Però non riuscivo lo stesso a non sentirmi delusa, ferita e in un certo modo inutile; a momenti non avevo nemmeno la voglia di guardare la partita. Capisco benissimo le ragioni che mi hanno spinto a comportarmi così quel giorno, ma questo non giustifica assolutamente il mio comportamento nei confronti della squadra, dovevo sostenerle ed invece mi trovavo in un’altra dimensione, ero presa dai miei pensieri, un po’ anche dalla rabbia. Quel giorno ho deluso soprattutto me stessa!

Neanche una settimana dopo, quando ho finalmente preso in mano quel cartoncino azzurro che mi dava il permesso di giocare, quando ho letto il mio nome, la mia data di nascita, ho provato dentro di me una gioia immensa, indescrivibile!

Solamente alla fine del mese mi è stato permesso di giocare... Dopo concentramenti passati a bordo campo, dopo tutti quei sentimenti, dopo l’angoscia, dopo i pensieri negativi che mi hanno fatto dubitare di me, delle mie capacità, potevo finalmente mettermi alla prova...

domenica 25 maggio 2008

Il mare

E' strano, non riesco a trasformare i miei pensieri nelle frasi di senso compiuto, ci sono troppo cose che mi frullano nella mente, non si vogliono fermare, non so come fermarle per poter esprimere quello che sento in questo momento. L'ultima volta che mi è successa una cosa simile ero semplicemente troppo felice per poter scrivere... Però adesso non lo sono affatto, non so nemmeno come potrei descrivere il mio stato d'animo, vi è troppa confusione, ci sono troppe cose che mi turbano, troppe che mi distraggono. Vorrei poter descrivere tutte le bellissime emozioni di ieri, di quella fantastica giornata di ieri, del mare, del sole e delle nuvole che mi hanno fatto innamorare di quel stupendo panorama che mi trovavo davanti agli occhi. Era come vivere un sogno, era come se non ci fosse nessuno tranne me in quel luogo... Vorrei che quell'attimo fosse eterno, vorrei provare ancora tutte le emozioni che mi hanno invaso il cuore quando mi sono fermata ad ammirare quella sottile linea dell'orizzonte.

sabato 17 maggio 2008

Confusione...

Sarebbe proprio bello se fossi qua, qui vicino a me... Non ti immagini neanche quanto mi manca la tua presenza, quanto vorrei sentirmi sicura tra le tue braccia. In questo momento ho proprio bisogno di te, ho bisogno che tu mi aiuti in questa situazione; non ho più forze, non ci riesco ad affrontare questa storia senza di te... Mi conosci meglio di qualunque altra persona, sai che cosa voglio, sai benissimo come sono fatta.
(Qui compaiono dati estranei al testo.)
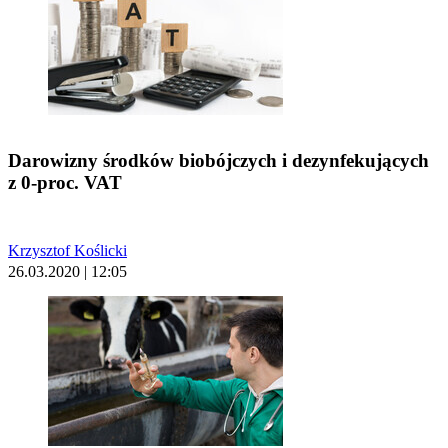
Darowizny środków biobójczych i dezynfekujących
z 0-proc. VAT
Krzysztof Koślicki
26.03.2020 | 12:05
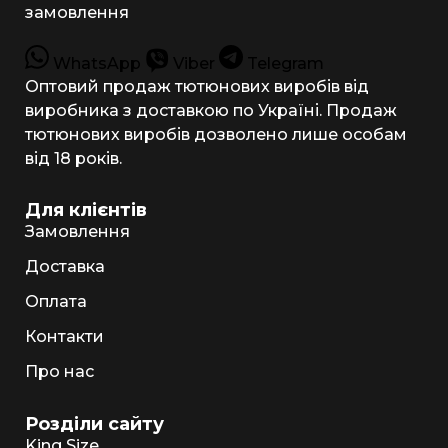
замовлення
WhatsApp
Viber
Telegram
Оптовий продаж тютюнових виробів від
виробника з доставкою по Україні. Продаж
тютюнових виробів дозволено лише особам
від 18 років.
Для клієнтів
Замовлення
Доставка
Оплата
Контакти
Про нас
Розділи сайту
King Size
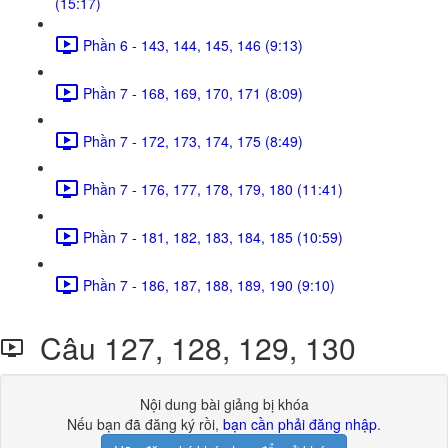
(15:17)
Phần 6 - 143, 144, 145, 146 (9:13)
Phần 7 - 168, 169, 170, 171 (8:09)
Phần 7 - 172, 173, 174, 175 (8:49)
Phần 7 - 176, 177, 178, 179, 180 (11:41)
Phần 7 - 181, 182, 183, 184, 185 (10:59)
Phần 7 - 186, 187, 188, 189, 190 (9:10)
Câu 127, 128, 129, 130
Nội dung bài giảng bị khóa
Nếu bạn đã đăng ký rồi,
bạn cần phải đăng nhập
.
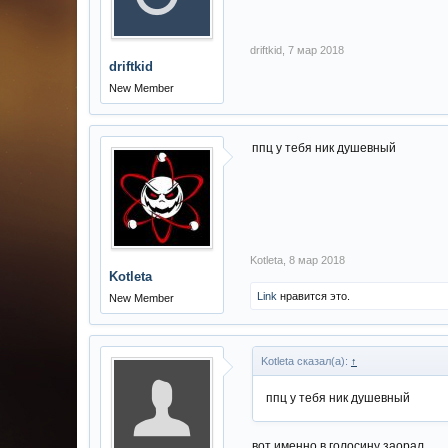
driftkid
,
7 мар 2018
driftkid
New Member
ппц у тебя ник душевный
Kotleta
,
8 мар 2018
Kotleta
Link
нравится это.
New Member
Kotleta сказал(а):
↑
ппц у тебя ник душевный
вот именно в голосину заорал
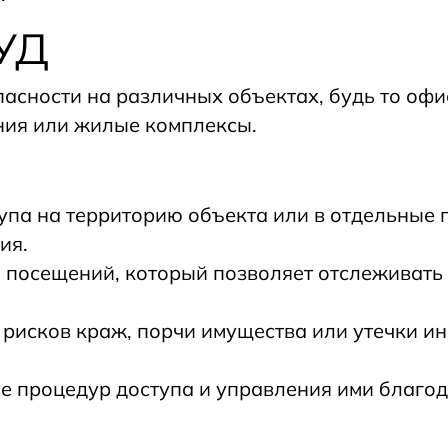
КУД
асности на различных объектах, будь то оф
ния или жилые комплексы.
тупа на территорию объекта или в отдельные
ия.
 посещений, который позволяет отслеживать 
рисков краж, порчи имущества или утечки ин
е процедур доступа и управления ими благод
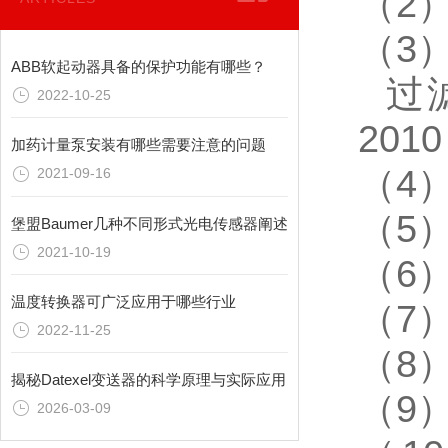
（2
（3）
ABB软起动器具备的保护功能有哪些？
过滤
2022-10-25
20
加药计量泵安装有哪些需要注意的问题
（4
2021-09-16
（5
堡盟Baumer几种不同形式光电传感器阐述
2021-10-19
（6
温度转换器可广泛应用于哪些行业
（7）
2022-11-25
（8）
揭秘Datexel变送器的科学原理与实际应用
（9）
2026-03-09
Con te non mi devo giustificare, non devo fingere di essere un'altra, con te fratellino mio posso essere quella ragazza spensierata, felice, ma anche malinconica... So che ci sarai sempre per me, so che saprai consolarmi e consigliarmi...
Però io ho bisogno di te adesso! In questo preciso momento! E tu sei a centinaia di chilometri da me... Questa storia mi sta distruggendo dall'interno. Dentro di me vi è solo la delusione che piano piano si trasforma in rabbia, una vera e propria rabbia... Perché mi è successo tutto questo? Perché proprio a me?